The availability of genome sequencing in the clinical setting has generated a need for rapid prediction and interpretation of structural variants, especially those pertaining to de novo non-coding rearrangements in individual subjects. With the development and subsequent branching of the chromosome conformation capture (3C) technique ((Dekker et al. 2002), reviewed in (Wit and Laat 2012)), regulatory issues such as alteration of long-range transcriptional control and position effects can now be predicted in terms of chromosome organization. The high resolution view of chromosome architecture in diverse human cell lines and tissues(Lieberman-Aiden et al. 2009; Fullwood et al. 2009; Dixon et al. 2012, 2015; Sanyal et al. 2012; Phillips-Cremins et al. 2013; Rao et al. 2014; Mifsud et al. 2015) has allowed molecular assessment of the disruption of regulatory chromatin contacts by pathogenic structural variants and single nucleotide changes; examples include the study of limb malformations,(Lupiáñez et al. 2015) leukemia,(Gröschel et al. 2014) and obesity,(Claussnitzer et al. 2015) among others.(Visser et al. 2012; Roussos et al. 2014; Giorgio et al. 2015; Oldridge et al. 2015; Ibn-Salem et al. 2014; Ordulu et al. 2016) These examples underscore the importance of chromatin interactions in quantitative and temporal control of gene expression, which can greatly enhance our power to predict pathologic consequences.

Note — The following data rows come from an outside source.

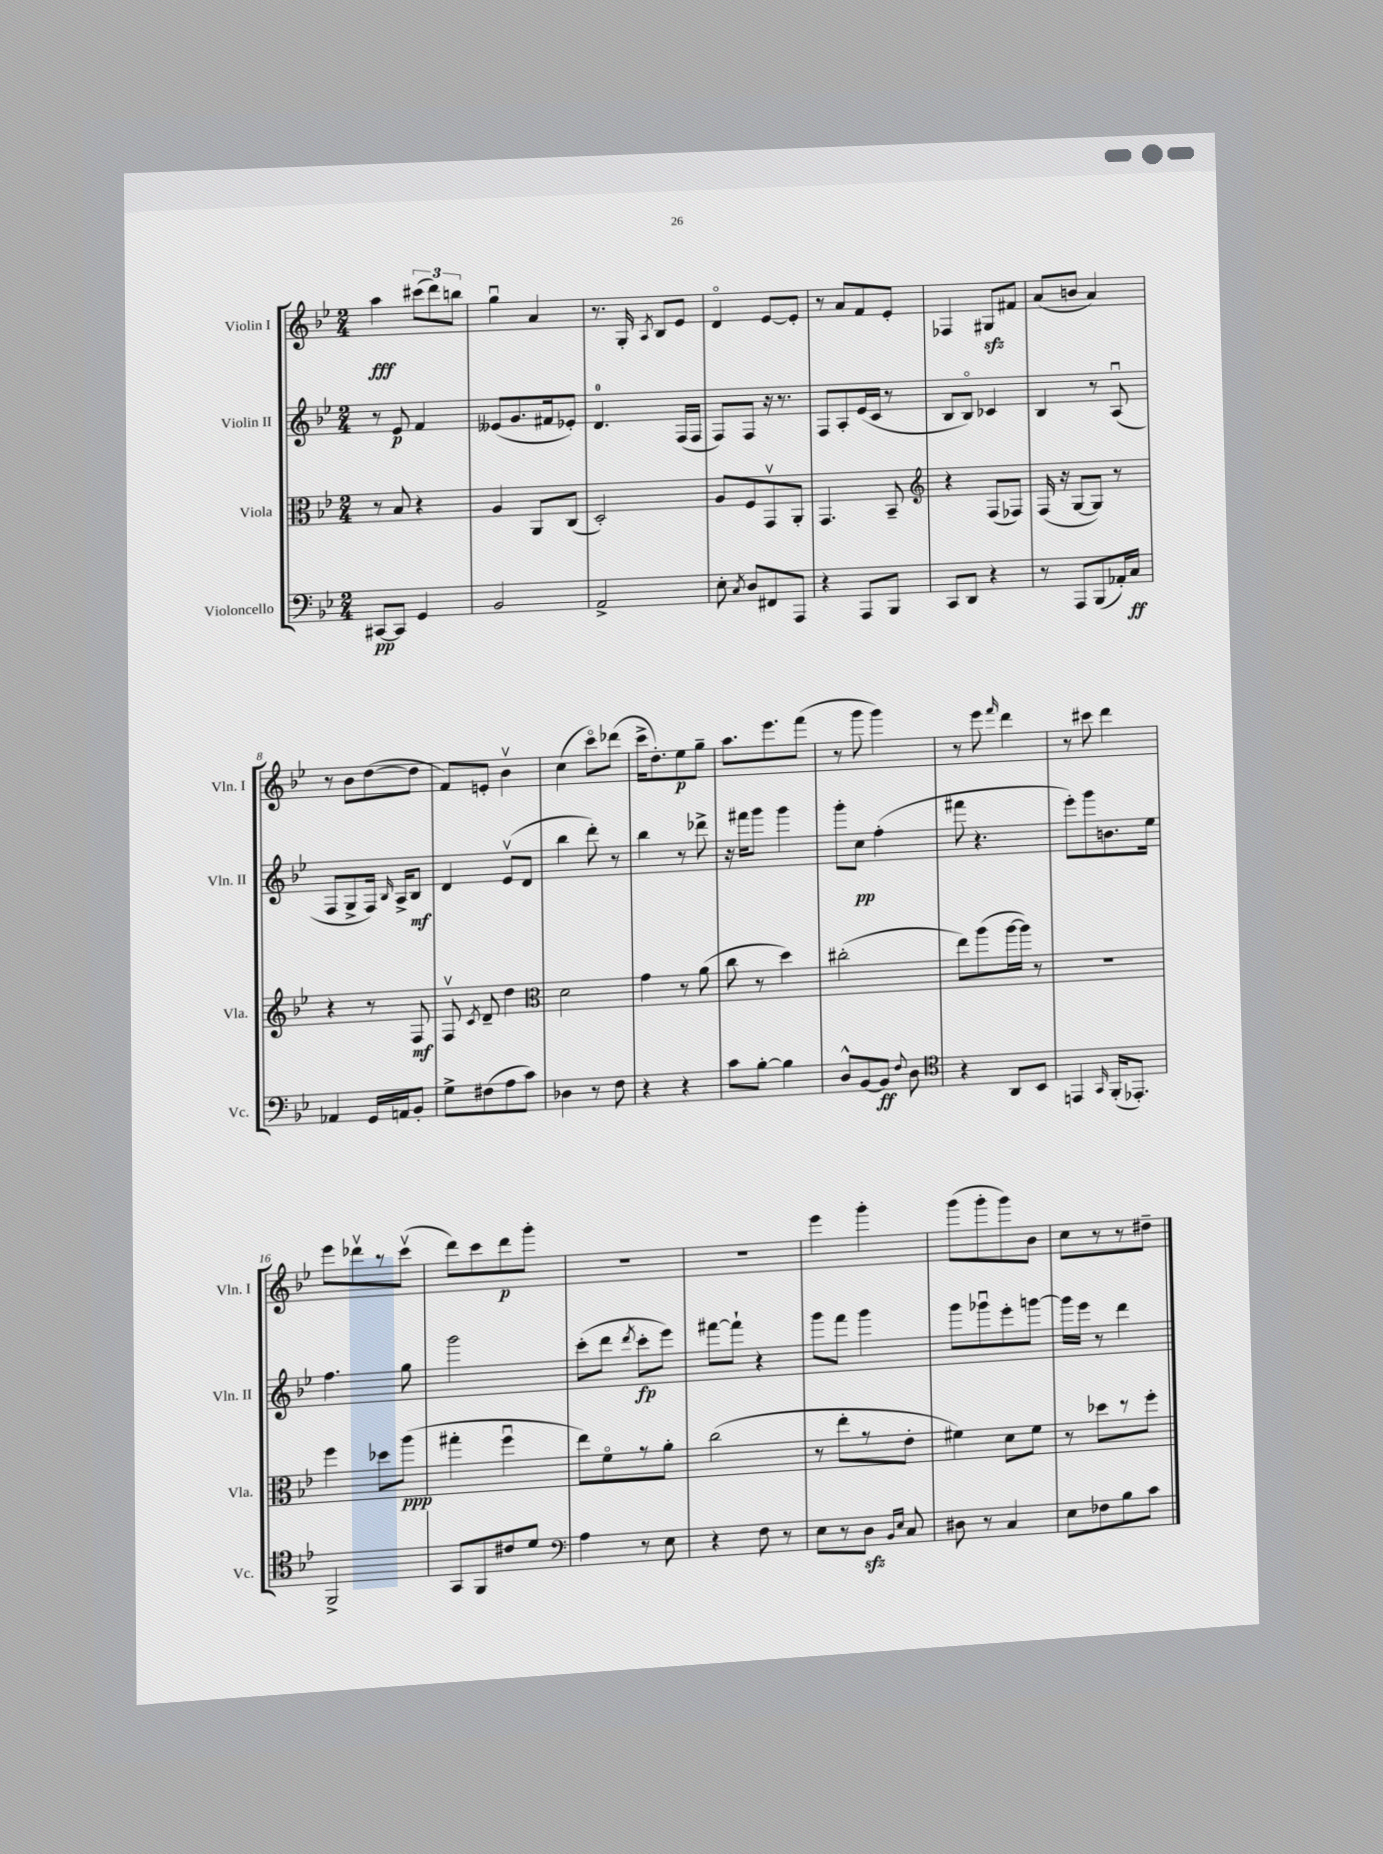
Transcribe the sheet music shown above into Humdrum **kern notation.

**kern	**dynam	**kern	**dynam	**kern	**dynam	**kern	**dynam
*part4	*part4	*part3	*part3	*part2	*part2	*part1	*part1
*staff4	*staff4	*staff3	*staff3	*staff2	*staff2	*staff1	*staff1
*I"Violoncello	*	*I"Viola	*	*I"Violin II	*	*I"Violin I	*
*I'Vc.	*	*I'Vla.	*	*I'Vln. II	*	*I'Vln. I	*
*clefF4	*	*clefC3	*	*clefG2	*	*clefG2	*
*k[b-e-]	*	*k[b-e-]	*	*k[b-e-]	*	*k[b-e-]	*
*M2/4	*	*M2/4	*	*M2/4	*	*M2/4	*
=1	=1	=1	=1	=1	=1	=1	=1
[8CC#X/L	pp	8r	.	8r	.	4aa\	fff
8CC#/J]	.	8B-/	.	8e-/	p	.	.
4GG/	.	4r	.	4f/	.	(12ccc#X\L	.
.	.	.	.	.	.	12ddd\)	.
.	.	.	.	.	.	12bbn\J	.
=2	=2	=2	=2	=2	=2	=2	=2
2BB-/	.	4A/	.	(8e--X/L	.	4ggu\	.
.	.	.	.	8.g/	.	.	.
.	.	8AA/L	.	.	.	4a/	.
.	.	.	.	16f#X/k	.	.	.
.	.	(8C/J	.	8e-X'/J)	.	.	.
=3	=3	=3	=3	=3	=3	=3	=3
2AA^/	.	2D'/)	.	4.d/	.	8.r	.
.	.	.	.	.	.	16G'/	.
.	.	.	.	.	.	8qA/	.
.	.	.	.	.	.	8B-/L	.
.	.	.	.	(16F/LL	.	8e-/J	.
.	.	.	.	16F/JJ	.	.	.
=4	=4	=4	=4	=4	=4	=4	=4
8E-'\	.	8A/L	.	8F/L)	.	4d/	.
8qC/	.	.	.	.	.	.	.
8D/L	.	8F/	.	8F/J	.	.	.
8FF#X/	.	8GGv/	.	16r	.	[8e-/L	.
.	.	.	.	8.r	.	.	.
8AAA/J	.	8AA'/J	.	.	.	8e-'/J]	.
=5	=5	=5	=5	=5	=5	=5	=5
4r	.	4.GG/	.	8F/L	.	8r	.
.	.	.	.	8A'/	.	8a/L	.
8AAA/L	.	.	.	(16e-/L	.	8f/	.
.	.	.	.	16c/JJ	.	.	.
8BBB-/J	.	8BB-~/	.	8r	.	8e-'/J	.
=6	=6	=6	=6	=6	=6	=6	=6
*	*	*clefG2	*	*	*	*	*
8CC/L	.	4r	.	8B-/L	.	4F-X/	.
8DD/J	.	.	.	8B-/J)	.	.	.
4r	.	(8F/L	.	4c-X/	.	8G#Xzz/L	.
.	.	8F-X/J)	.	.	.	8f#X/J	.
=7	=7	=7	=7	=7	=7	=7	=7
8r	.	(16F/	.	4B-/	.	(8a/L	.
.	.	16r	.	.	.	.	.
8AAA/L	.	[8G/L	.	.	.	8bn/J	.
(8BBB-/	.	8G/J])	.	8r	.	4a/)	.
16AA-X'/L)	.	8r	.	(8Au/	.	.	.
16C/JJ	ff	.	.	.	.	.	.
!!LO:LB:g=z
=8	=8	=8	=8	=8	=8	=8	=8
4AA-X/	.	4r	.	8F/L	.	8r	.
.	.	.	.	8G^/	.	8b-\L	.
16GG/LL	.	8r	.	16F/Jk)	.	([8dd\	.
.	.	.	.	16qqB-/	.	.	.
16AAn/J	.	.	.	16A^/KL	.	.	.
8BB-'/J	.	8F/	mf	8B-/J	mf	8dd\J]	.
=9	=9	=9	=9	=9	=9	=9	=9
8G^\L	.	8Fv/	.	4d/	.	8f/L)	.
.	.	8qc/	.	.	.	.	.
(8F#X\	.	8d~/	.	.	.	8en'/J	.
8A\	.	4dd\	.	(8e-v/L	.	4b-v\	.
8c\J)	.	.	.	8d/J	.	.	.
=10	=10	=10	=10	=10	=10	=10	=10
*	*	*clefC3	*	*	*	*	*
4D-X\	.	2d\	.	4bb-\	.	(4cc\	.
8r	.	.	.	8ddd'\)	.	8ccc\L)	.
8F\	.	.	.	8r	.	(8ddd-X\J	.
=11	=11	=11	=11	=11	=11	=11	=11
4r	.	4g\	.	4bb-\	.	16ccc^\KL	.
.	.	.	.	.	.	8.dd'\)	.
4r	.	8r	.	8r	.	8ee-\	p
.	.	(8a\	.	8ddd-X^\	.	8gg~\J	.
=12	=12	=12	=12	=12	=12	=12	=12
8c\L	.	8cc\	.	16r	.	8.aa\L	.
.	.	.	.	16fff#X\KL	.	.	.
[8B-'\J	.	8r	.	8ggg\J	.	.	.
.	.	.	.	.	.	8.eee-\	.
4B-\]	.	4dd\)	.	4ggg\	.	.	.
.	.	.	.	.	.	(8fff\J	.
=13	=13	=13	=13	=13	=13	=13	=13
8D^^/L	.	(2cc#X'\	.	8ggg'\L	.	8r	.
[8BB-/	.	.	.	8cc\J	pp	8ggg\	.
8BB-/J]	ff	.	.	(4ff'\	.	4ggg\)	.
8qqF/	.	.	.	.	.	.	.
8D\	.	.	.	.	.	.	.
=14	=14	=14	=14	=14	=14	=14	=14
*clefC4	*	*	*	*	*	*	*
4r	.	8ee-\L)	.	8fff#X\	.	8r	.
.	.	(8aa\	.	4.r	.	8eee-\	.
.	.	.	.	.	.	16qqfff/	.
8AA/L	.	[16aa\L	.	.	.	4ddd\	.
.	.	16aa\JJ])	.	.	.	.	.
8BB-/J	.	8r	.	.	.	.	.
=15	=15	=15	=15	=15	=15	=15	=15
4EEn/	.	2r	.	8eee-'\L)	.	8r	.
.	.	.	.	8ggg\	.	8ccc#X\	.
16qqGG/	.	.	.	.	.	.	.
(16FF'/KL	.	.	.	8.bn\	.	4ddd\	.
8.EE-X'/J)	.	.	.	.	.	.	.
.	.	.	.	16ee-\Jk	.	.	.
!!LO:LB:g=z
=16	=16	=16	=16	=16	=16	=16	=16
2FF^/	.	4ff\	.	4.ff\	.	8eee-\L	.
.	.	.	.	.	.	8ddd-Xv\	.
.	.	8dd-X\L	.	.	.	8r	.
.	.	(8aa\J	ppp	8gg\	.	(8cccv\J	.
=17	=17	=17	=17	=17	=17	=17	=17
8GG/L	.	4gg#X'\	.	2ggg\	.	8ddd\L)	.
8FF/	.	.	.	.	.	8ccc\	.
8c#X/	.	4ffu\	.	.	.	8ddd\	p
8d/J	.	.	.	.	.	8ggg'\J	.
=18	=18	=18	=18	=18	=18	=18	=18
*clefF4	*	*	*	*	*	*	*
4A\	.	8ee-\L)	.	(8ccc'\L	.	2r	.
.	.	8f\	.	8ddd\J	.	.	.
.	.	.	.	8qddd/	.	.	.
8r	.	8r	.	8ccc'\L	fp	.	.
8E-\	.	8a'\J	.	8eee-\J)	.	.	.
=19	=19	=19	=19	=19	=19	=19	=19
4r	.	(2cc\	.	[8fff#X\L	.	2r	.
.	.	.	.	8fff#`\J]	.	.	.
8F\	.	.	.	4r	.	.	.
8r	.	.	.	.	.	.	.
=20	=20	=20	=20	=20	=20	=20	=20
8E-\L	.	8r	.	8ggg\L	.	4eee-\	.
8r	.	8ee-'\L	.	8fff\J	.	.	.
8Dzz\J	.	8r	.	4ggg\	.	4ggg'\	.
16qqBB-/LL	.	.	.	.	.	.	.
16qqE-/JJ	.	.	.	.	.	.	.
8C/	.	8e-'\J	.	.	.	.	.
=21	=21	=21	=21	=21	=21	=21	=21
8D#X\	.	4f#X\)	.	8ggg\L	.	(8ggg\L	.
8r	.	.	.	8ggg-Xu\	.	8ggg'\	.
4C/	.	8d\L	.	8eee-'\	.	8ggg\)	.
.	.	8f#\J	.	[8gggn\J	.	8b-\J	.
=22	=22	=22	=22	=22	=22	=22	=22
8E-\L	.	8r	.	16ggg\LL]	.	8cc\L	.
.	.	.	.	16eee-\JJ	.	.	.
8F-X\	.	8dd-X\L	.	8r	.	8r	.
8B-\	.	8r	.	4ddd\	.	8r	.
8c\J	.	8ff'\J	.	.	.	8dd#X~\J	.
==	==	==	==	==	==	==	==
*-	*-	*-	*-	*-	*-	*-	*-
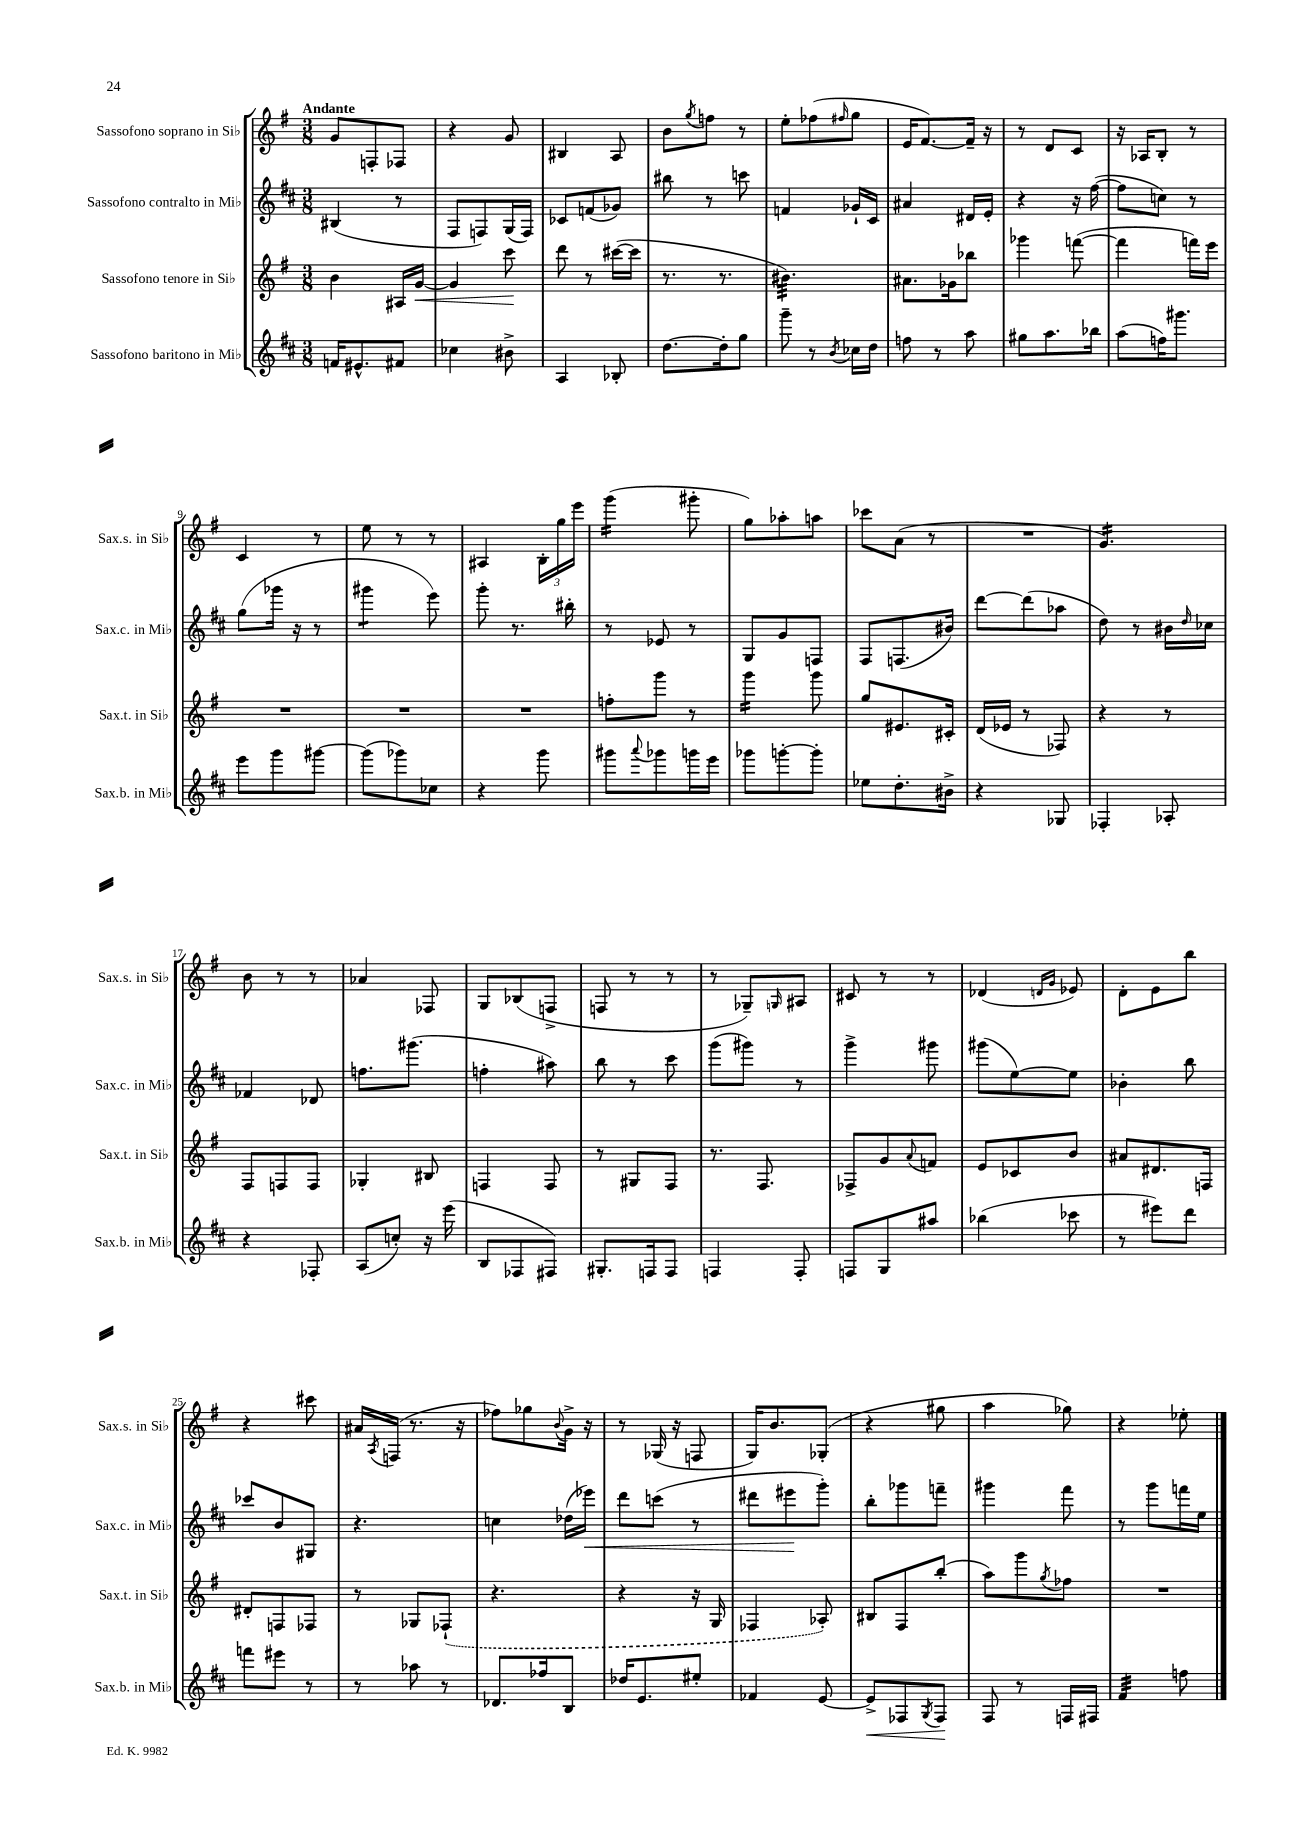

To test the feasibility of prediction and clinical interpretation of position effects of non-coding chromosome rearrangements, we analyzed 17 subjects from the Developmental Gene Anatomy Project (DGAP)(Higgins et al. 2008; Ligon et al. 2005; Kim and Marcotte 2008; Lu et al. 2007; Redin et al. 2017) with de novo non-coding BCAs classified as variants of uncertain significance (VUS). Using publicly available chromatin contact information, annotated and predicted regulatory elements, and correlation between phenotypes observed in DGAP subjects and those associated with neighboring genes, we reliably predicted candidate genes exhibiting mis-regulated expression in DGAP-derived lymphoblastoid cell lines (LCLs). These results suggest that many VUS are likely to be further interpretable via long-range effects, and warrant their routine assessment and integration in clinical diagnosis.